* **WHAT YOU WILL DO**
In the records below, which lines include "time"? Copy them.

(Items listed in a dataset)

┄┄┄┄┄┄┄┄┄┄

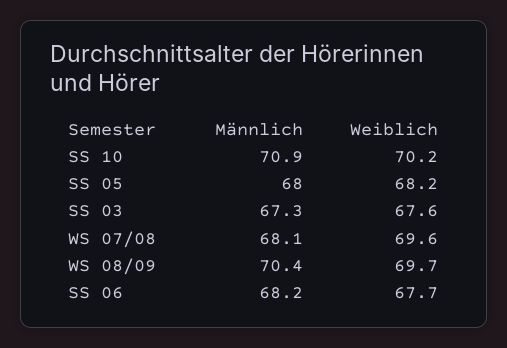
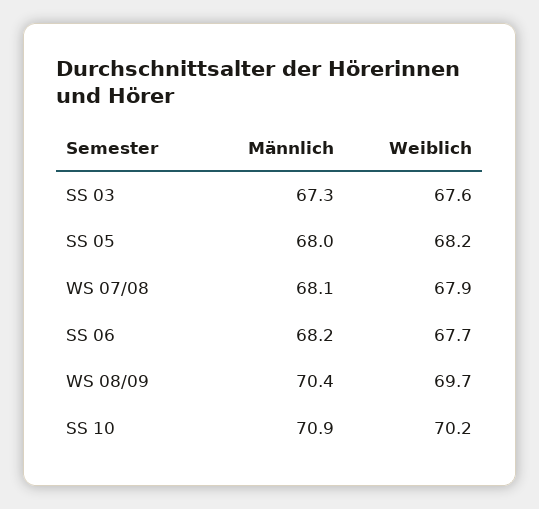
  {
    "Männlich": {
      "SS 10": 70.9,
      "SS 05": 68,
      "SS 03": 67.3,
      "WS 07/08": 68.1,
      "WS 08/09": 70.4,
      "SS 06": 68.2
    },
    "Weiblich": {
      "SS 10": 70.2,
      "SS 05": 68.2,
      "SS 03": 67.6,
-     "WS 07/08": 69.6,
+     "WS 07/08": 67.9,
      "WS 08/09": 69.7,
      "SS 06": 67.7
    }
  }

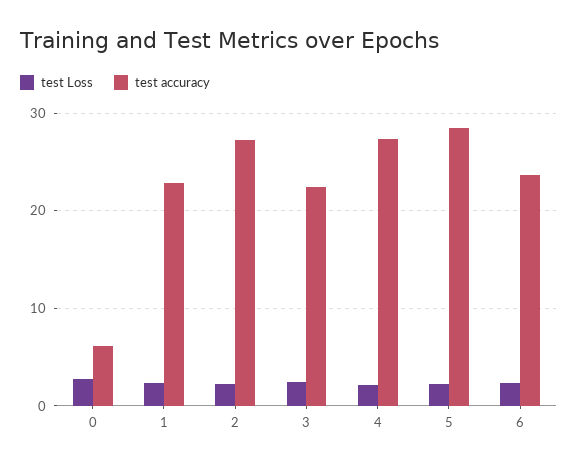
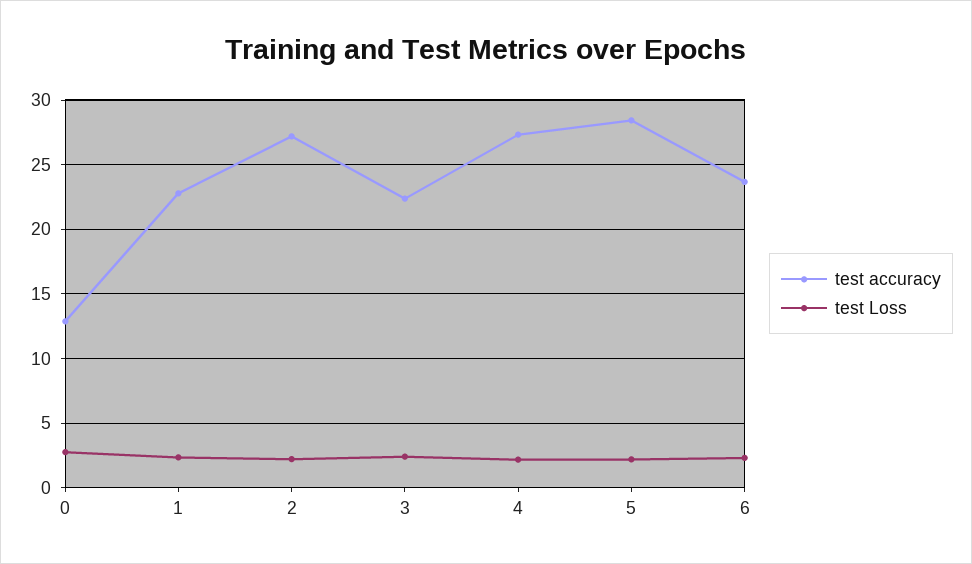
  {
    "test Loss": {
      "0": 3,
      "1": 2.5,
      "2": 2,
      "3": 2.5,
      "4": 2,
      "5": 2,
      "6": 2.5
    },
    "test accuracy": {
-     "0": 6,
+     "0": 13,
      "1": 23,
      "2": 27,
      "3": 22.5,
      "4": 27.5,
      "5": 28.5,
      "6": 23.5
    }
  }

┄┄┄┄┄┄┄┄┄┄

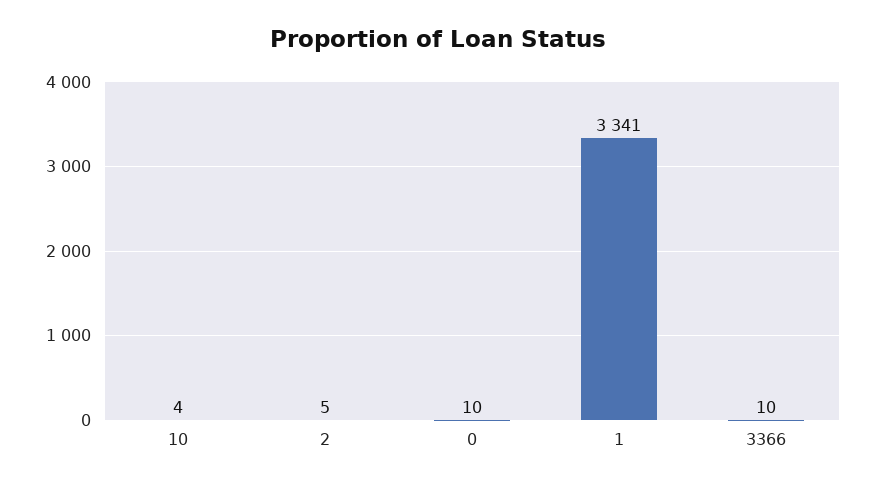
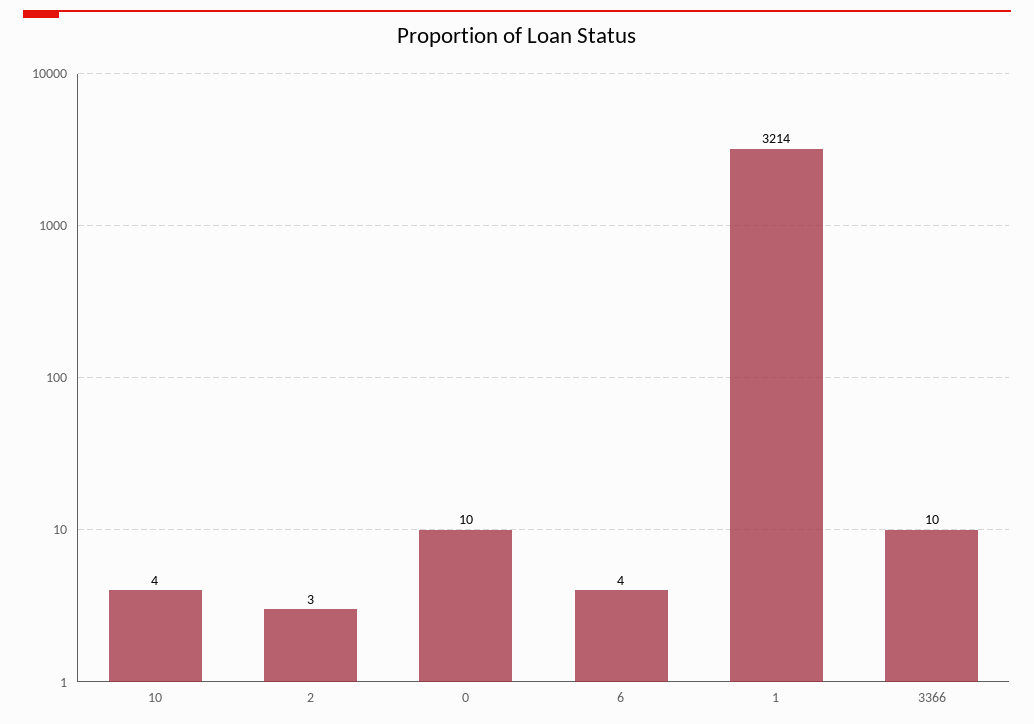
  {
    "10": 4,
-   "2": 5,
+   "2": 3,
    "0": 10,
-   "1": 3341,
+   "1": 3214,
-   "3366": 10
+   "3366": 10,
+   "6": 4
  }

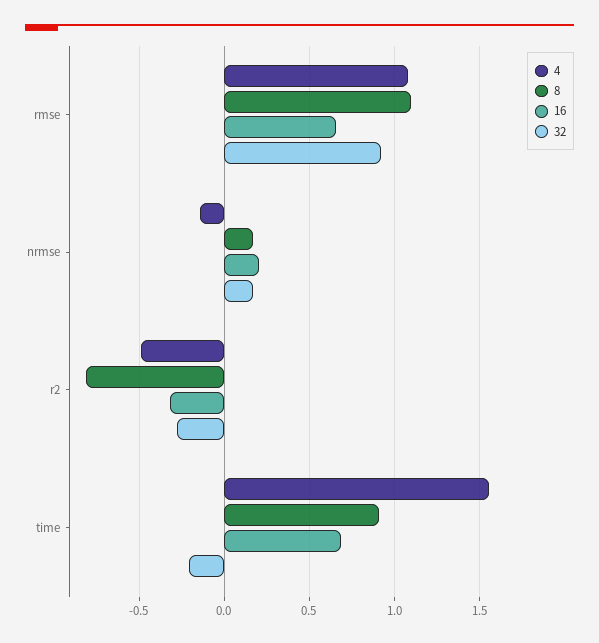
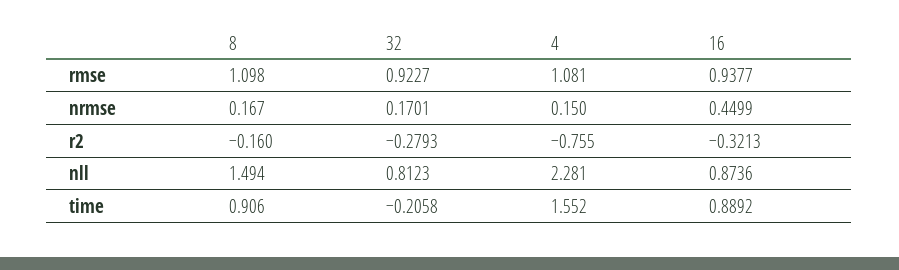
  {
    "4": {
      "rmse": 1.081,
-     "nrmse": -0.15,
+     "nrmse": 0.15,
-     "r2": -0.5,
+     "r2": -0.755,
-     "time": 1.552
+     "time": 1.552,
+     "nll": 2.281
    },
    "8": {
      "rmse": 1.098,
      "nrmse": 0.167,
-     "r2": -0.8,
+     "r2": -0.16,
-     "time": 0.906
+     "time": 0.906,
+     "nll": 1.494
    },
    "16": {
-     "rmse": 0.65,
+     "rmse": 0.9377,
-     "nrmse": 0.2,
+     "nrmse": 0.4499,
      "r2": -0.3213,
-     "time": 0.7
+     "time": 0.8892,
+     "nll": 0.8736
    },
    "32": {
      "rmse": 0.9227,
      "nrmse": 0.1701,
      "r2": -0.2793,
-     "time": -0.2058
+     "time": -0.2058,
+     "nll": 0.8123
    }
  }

┄┄┄┄┄┄┄┄┄┄

* **ANSWER**
-     "time": 1.552
+     "time": 1.552,
-     "time": 0.906
+     "time": 0.906,
-     "time": 0.7
+     "time": 0.8892,
-     "time": -0.2058
+     "time": -0.2058,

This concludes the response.